The table is Primary memory / RAM on the system.
The Plate the Diner is served on is the Level-2 (L2) cache.
The Diner's Head is the Level-1 (L1) Cache. Level-1 Cache comprises 2 parts: the data cache and the instruction cache.
The Diner's visual recognition and understanding capability is the L1's instruction cache.
His mouth is the L1's data cache.

So, now let's look back at our premise with the analogy and understand the events occurring here:

The food ready for consumption is brought to the table from the kitchen.

(Data related to the program/task is loaded into the RAM from the HDD)

The Butler serves the food onto the Plate ensuring all the items and dips as required by the diner are available on the plate itself.

(Memory controller adds required data to the L2 Cache, trying to maximise "Cache hit")

The Plate has food ready for consumption by the Diner.

(L2 Cache is cached up for the eminent program execution)

Diner recognises the type of food and takes the food bites.

(L1 cache's instruction cache and data cache are recognised, and data is filled accordingly)

He churns the food depending on the type of it, like whether it's a liquid or hard stuff, and swallows it for digestion.

(The CPU recognises the instructions of the code and handles the data in the Cache accordingly)

As soon as the mouth is empty, the Diner takes the next scoopful of food. As the food on the Plate starts to get empty, the Butler serves more food onto the Plate.

(As code in the L1 Cache gets processed, the next string of data and commands are loaded into their respective L1 caches.

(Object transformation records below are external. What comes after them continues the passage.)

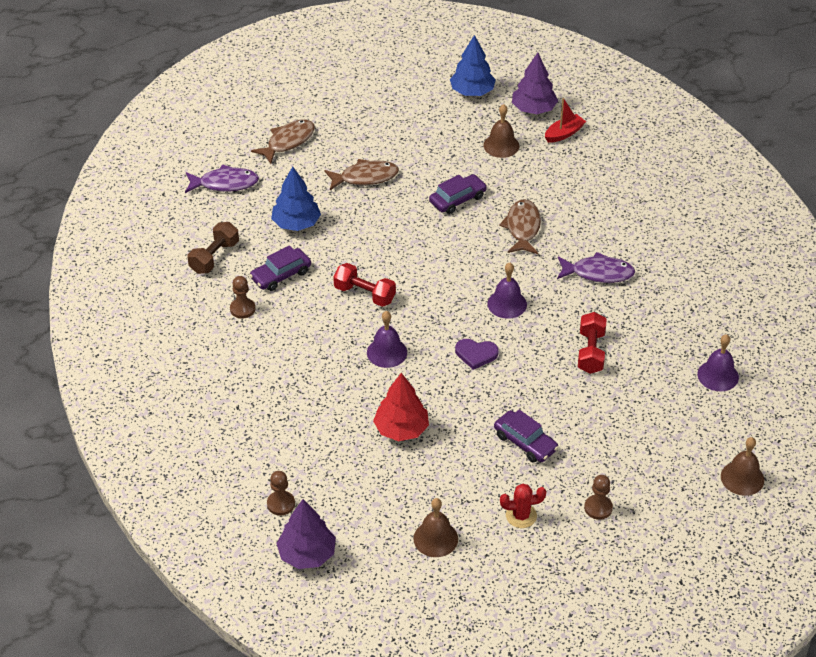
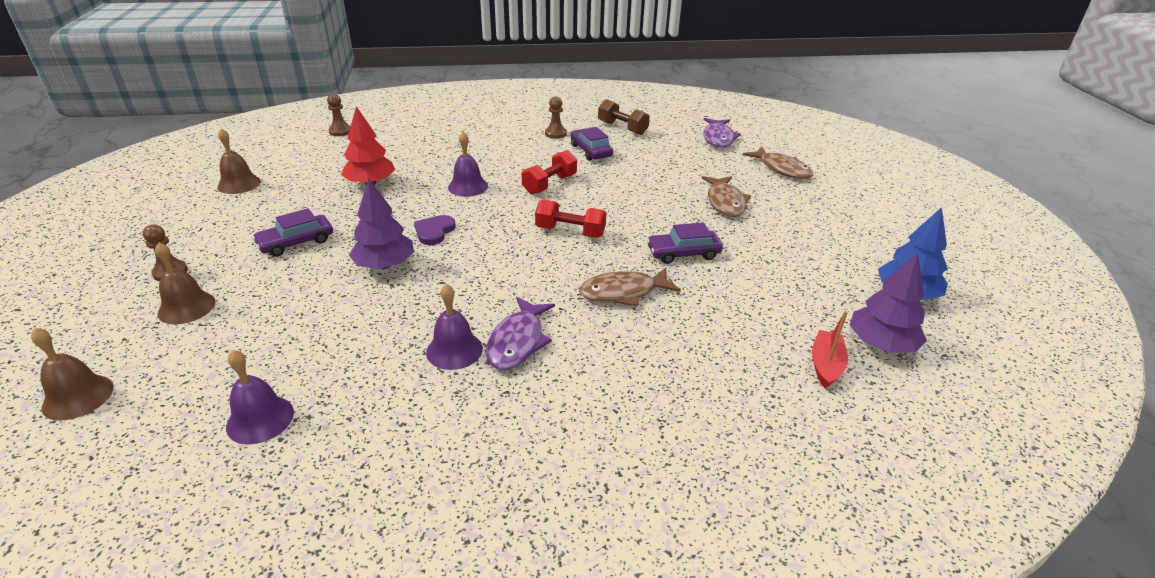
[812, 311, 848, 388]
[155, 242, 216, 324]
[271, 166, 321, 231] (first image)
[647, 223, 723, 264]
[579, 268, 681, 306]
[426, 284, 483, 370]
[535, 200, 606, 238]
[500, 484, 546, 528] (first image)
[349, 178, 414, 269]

The control unit and memory controller decide what needs to be processed next and add them to the L2 Cache)

You can visualize the analogy for multi-core processors with the dining table filled with multiple diners (Processor cores). Here the Butler serves them the items from the table (RAM) simultaneously using a serving tray (L3 cache), ensuring every Diner's Plate is full.

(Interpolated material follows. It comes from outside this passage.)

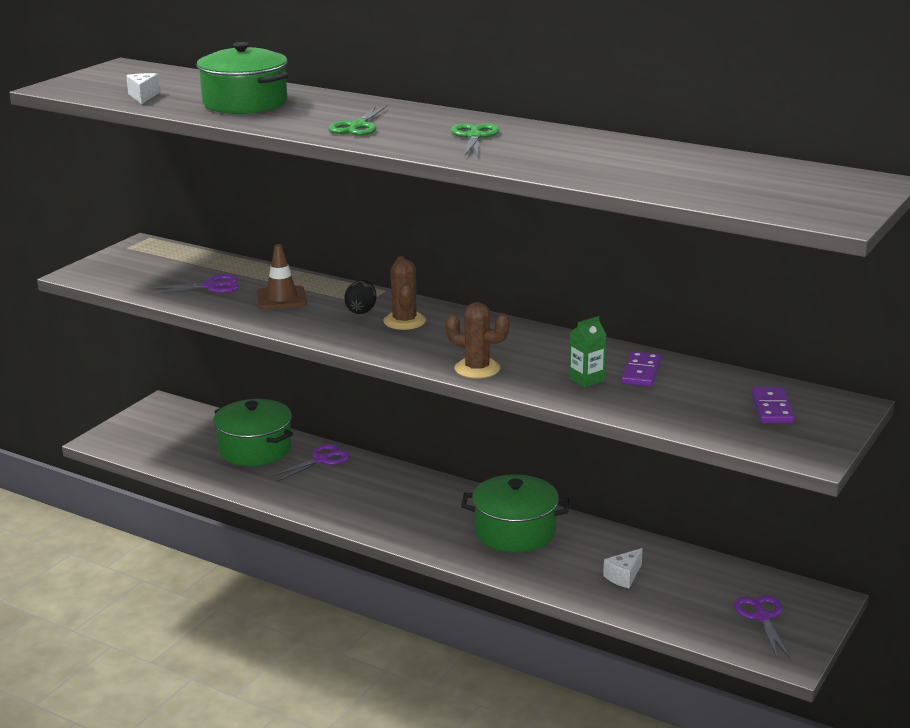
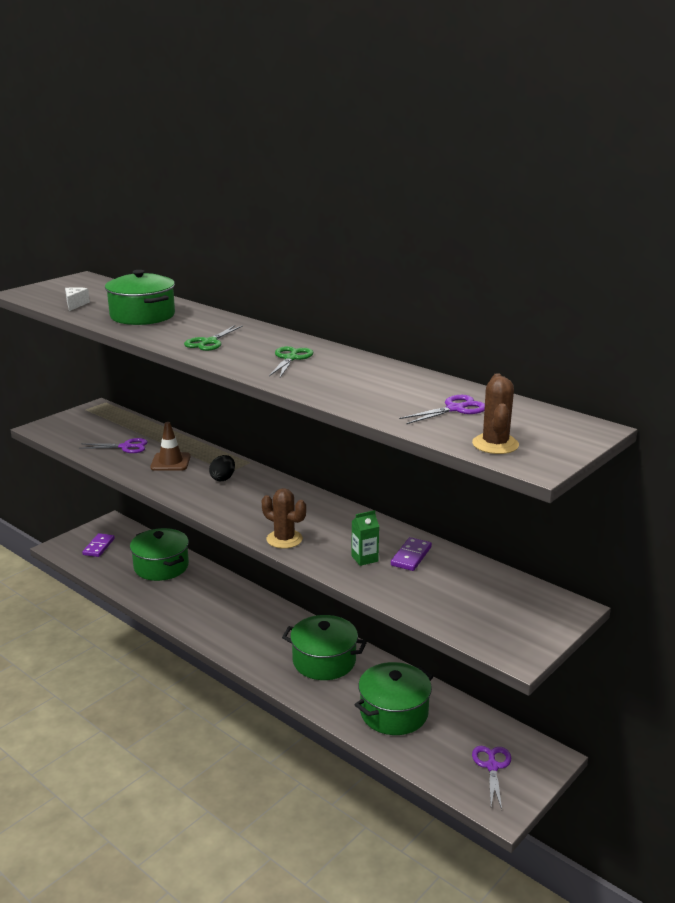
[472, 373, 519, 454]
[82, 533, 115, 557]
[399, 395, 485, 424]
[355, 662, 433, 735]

This is a brief oversimplified overview that can help you get up to speed on how the magic of computing happens. This cycle happens billions of times a second, whether playing that casual game or reading this simple article. I consider this a pinnacle achievement of humanity that we've miniaturised this immaculate dance of this complexity scale into something that we don't even mind happening.

Conclusion

So, this is how the Cache on your system works and why it's available in the quantities it is. Going with the maximum Cache could look like the wisest choice. Still, a better choice would be going with the metrics that denote the Cache's performance and speed and benchmark scores of the specific SoC in the synthetic scenarios that emulate how you will use the device. What good is 32 Gigs of RAM on a Web surfer?